> _What to produce_:
Of the material below, only the lines from the line containing "Артём Раздьяконов" down to the line containing "важнейших проблем, связанных" belong in the answer, written out exactly.

Top of Records supplied

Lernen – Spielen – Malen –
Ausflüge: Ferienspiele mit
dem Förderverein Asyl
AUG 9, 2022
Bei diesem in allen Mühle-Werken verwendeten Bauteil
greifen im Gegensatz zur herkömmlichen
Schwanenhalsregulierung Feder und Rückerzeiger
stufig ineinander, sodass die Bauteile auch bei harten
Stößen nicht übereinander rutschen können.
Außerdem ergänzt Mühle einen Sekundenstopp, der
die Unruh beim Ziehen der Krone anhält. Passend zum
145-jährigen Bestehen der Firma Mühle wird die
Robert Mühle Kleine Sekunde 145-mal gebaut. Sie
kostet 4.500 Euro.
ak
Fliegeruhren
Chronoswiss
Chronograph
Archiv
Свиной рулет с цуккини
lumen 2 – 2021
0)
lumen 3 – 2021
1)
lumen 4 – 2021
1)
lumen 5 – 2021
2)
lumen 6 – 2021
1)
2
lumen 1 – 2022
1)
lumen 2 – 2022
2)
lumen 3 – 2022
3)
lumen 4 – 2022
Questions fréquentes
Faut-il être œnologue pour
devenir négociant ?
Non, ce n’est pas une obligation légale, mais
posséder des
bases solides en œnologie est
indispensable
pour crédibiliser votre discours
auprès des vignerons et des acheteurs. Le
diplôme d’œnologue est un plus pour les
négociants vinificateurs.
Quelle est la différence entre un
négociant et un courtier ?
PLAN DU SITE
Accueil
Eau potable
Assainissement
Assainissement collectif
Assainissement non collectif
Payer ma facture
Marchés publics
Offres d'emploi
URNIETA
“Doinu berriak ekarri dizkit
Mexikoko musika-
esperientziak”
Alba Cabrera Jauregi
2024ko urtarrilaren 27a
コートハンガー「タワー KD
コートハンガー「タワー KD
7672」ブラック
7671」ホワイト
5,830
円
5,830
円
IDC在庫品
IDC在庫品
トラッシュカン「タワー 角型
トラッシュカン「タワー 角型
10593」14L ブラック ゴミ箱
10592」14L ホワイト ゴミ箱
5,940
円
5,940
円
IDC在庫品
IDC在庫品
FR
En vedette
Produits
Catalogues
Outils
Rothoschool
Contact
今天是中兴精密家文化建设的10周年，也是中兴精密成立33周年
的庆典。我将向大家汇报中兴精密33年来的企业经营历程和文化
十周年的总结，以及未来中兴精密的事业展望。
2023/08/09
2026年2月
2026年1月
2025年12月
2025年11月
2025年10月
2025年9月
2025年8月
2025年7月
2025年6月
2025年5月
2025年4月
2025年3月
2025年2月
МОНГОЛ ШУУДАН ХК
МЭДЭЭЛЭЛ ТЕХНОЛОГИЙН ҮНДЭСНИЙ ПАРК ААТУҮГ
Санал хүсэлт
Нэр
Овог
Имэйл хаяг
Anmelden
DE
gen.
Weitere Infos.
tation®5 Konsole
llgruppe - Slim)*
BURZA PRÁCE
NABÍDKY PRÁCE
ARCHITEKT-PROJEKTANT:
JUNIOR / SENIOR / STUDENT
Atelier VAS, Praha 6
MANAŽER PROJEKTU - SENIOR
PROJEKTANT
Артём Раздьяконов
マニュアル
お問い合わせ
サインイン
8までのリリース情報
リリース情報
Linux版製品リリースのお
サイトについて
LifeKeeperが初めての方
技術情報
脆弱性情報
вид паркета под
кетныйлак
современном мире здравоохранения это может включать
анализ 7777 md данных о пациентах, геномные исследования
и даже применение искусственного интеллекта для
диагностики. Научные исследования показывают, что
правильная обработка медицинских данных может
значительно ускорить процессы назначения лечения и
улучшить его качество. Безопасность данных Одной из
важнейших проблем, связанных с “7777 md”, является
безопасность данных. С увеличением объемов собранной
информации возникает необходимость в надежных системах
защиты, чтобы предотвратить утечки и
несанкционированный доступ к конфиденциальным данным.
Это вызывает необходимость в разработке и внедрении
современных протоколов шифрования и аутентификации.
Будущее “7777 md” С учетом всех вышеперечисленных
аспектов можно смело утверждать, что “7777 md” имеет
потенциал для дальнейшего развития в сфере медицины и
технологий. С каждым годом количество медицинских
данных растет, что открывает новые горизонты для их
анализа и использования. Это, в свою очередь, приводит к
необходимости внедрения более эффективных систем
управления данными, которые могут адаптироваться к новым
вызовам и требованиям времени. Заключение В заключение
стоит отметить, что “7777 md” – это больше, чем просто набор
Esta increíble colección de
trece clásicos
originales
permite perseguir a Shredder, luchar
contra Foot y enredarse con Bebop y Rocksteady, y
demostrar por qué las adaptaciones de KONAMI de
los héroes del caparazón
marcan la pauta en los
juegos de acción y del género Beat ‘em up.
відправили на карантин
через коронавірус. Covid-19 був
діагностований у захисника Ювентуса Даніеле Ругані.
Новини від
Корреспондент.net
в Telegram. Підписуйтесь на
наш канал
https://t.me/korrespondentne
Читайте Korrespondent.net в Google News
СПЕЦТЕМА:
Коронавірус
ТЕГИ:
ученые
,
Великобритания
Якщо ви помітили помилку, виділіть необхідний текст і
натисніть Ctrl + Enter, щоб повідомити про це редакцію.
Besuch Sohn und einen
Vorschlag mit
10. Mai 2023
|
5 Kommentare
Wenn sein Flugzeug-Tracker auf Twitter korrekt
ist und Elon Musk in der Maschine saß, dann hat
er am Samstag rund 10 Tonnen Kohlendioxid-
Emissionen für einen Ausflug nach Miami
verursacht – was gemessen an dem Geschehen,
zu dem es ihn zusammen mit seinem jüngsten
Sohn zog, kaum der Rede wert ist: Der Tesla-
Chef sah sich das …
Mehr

Bottom of Records supplied

> _Expected output_:
Артём Раздьяконов
マニュアル
お問い合わせ
サインイン
8までのリリース情報
リリース情報
Linux版製品リリースのお
サイトについて
LifeKeeperが初めての方
技術情報
脆弱性情報
вид паркета под
кетныйлак
современном мире здравоохранения это может включать
анализ 7777 md данных о пациентах, геномные исследования
и даже применение искусственного интеллекта для
диагностики. Научные исследования показывают, что
правильная обработка медицинских данных может
значительно ускорить процессы назначения лечения и
улучшить его качество. Безопасность данных Одной из
важнейших проблем, связанных с “7777 md”, является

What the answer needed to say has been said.